New Sole Connection owner starts off on a more stylish foot
Bruce Mayberry, the newest owner of Marshall Street’s popular Sole Connection, is in waiting mode. Later this week he expects the arrival of a new billboard, which will help him project the company’s jazzy new logo into the Syracuse community. He has until June to make room for a large shipment of streamlined products. His supplies are currently outdated because of a three-month closure. Most of all, he is eager to transform the once-abandoned storeroom into an outpost of athletic footwear on the Hill.
‘The store has performed very well (so far),’ Mayberry said. ‘Usually when a store is closed for that amount of time you have to start all over again, but customers were eager for it to open.’
Sole Connection closed last October after its original founder, John Trowse, passed away during the summer. Since Mayberry purchased the business in February – one of several shoe operations under his supervision, he has high hopes the store will further expand in the wake of its pre-existing popularity.
At his other stores in Worcester, Mass., and Syracuse, Mayberry has watched shoes sell faster than he could throw them on the shelves. He rambles off brand lists including Saucony, Nike, Dansko and Merrell like the names of his children. After selling his first pair of shoes 42 years ago, it became a fetish that immediately confirmed his life’s calling.
‘I have more fun at work than most people have on vacation,’ Mayberry said. ‘I enjoy the customers, business relationships with vendors and working with great employees.’
Several changes have already been made to Sole Connection, some of them apparent to the general public, while others only returning employees noticed. Such changes include the billboard, brightly colored shopping bags and a gradual shift in the types of merchandise sold.
Mayberry wants the store to become a niche for athletic wear, focusing on the Nike brand and various types of fashion models for all brands.
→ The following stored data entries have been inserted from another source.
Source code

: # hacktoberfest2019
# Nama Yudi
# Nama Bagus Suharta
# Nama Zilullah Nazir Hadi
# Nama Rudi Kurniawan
‘John had a good business and was going in the right direction, but we’re taking it in a little different direction,’ Mayberry said. ‘We want to become the Nike headquarters on the Hill … if people want Nike, they will have to come here.’
Stan Bush, a junior broadcast journalism major who worked with Trowse before his death, said the store has thus far evolved in ways profitable to its mission. How the business will continue to grow is a reflection of its current owner’s attitude and selling points, he said.
‘With John, he was trying to do too much and used a lot of different shoes in fashion,’ Bush said. ‘Now there is more of a focus on how we want the store to look.’
Unabashedly, Bush mentioned his shoe collection now consists of about 30 pairs, about 20 of which are athletic shoes. One of the reasons he cited for getting a job at Sole Connection included fueling this addiction; another bonus was meeting new people every day.
As expert shoe connoisseurs, both Bush and Mayberry tend to immediately check out people’s shoes before other physical attributes, Bush said. Part of their job as salesmen involves being able to look at a shoe and know whether or not it will sell regardless of their personal tastes, he said.
‘A successful owner can put one’s self into consumer’s shoes and know what they are looking for or want,’ Mayberry said. He fondly recalled the release of a $300 Nike shoe in his Worcester store several years ago, prompting 12 customers to sleep overnight in the parking lot so they would be first in line the next day.
‘I’ve been in the business so long, I don’t know what weird is anymore,’ he said.
Sole Connection is currently trying to clear out older styles at reduced prices to make room for the new shipments coming this summer. Lisa Granger, a freshman sports management major, strolled into the storeroom after hearing through the grapevine that Sauconys brand shoes were marked from $55 down to $20.
‘I love Sauconys and work out in them and heard they were selling them for $20 … as a student, that’s great news,’ Granger said. She complimented the ‘cute’ store as having helpful employees and a good variety of both men’s and women’s shoes.
John Intrater, a senior advertising design major who frequents the store, said he noticed Sole Connection has become the official Nike source. The temporary shortage of cutting-edge models is not necessarily a setback, he said, since students tend to prefer familiar shoe designs.
‘I like the new selection; the people here are really nice and it’s a good place to come,’ he said. Later on, he noted, ‘Some of the stuff people like are really old versions like older Nikes with certain styles and colors.’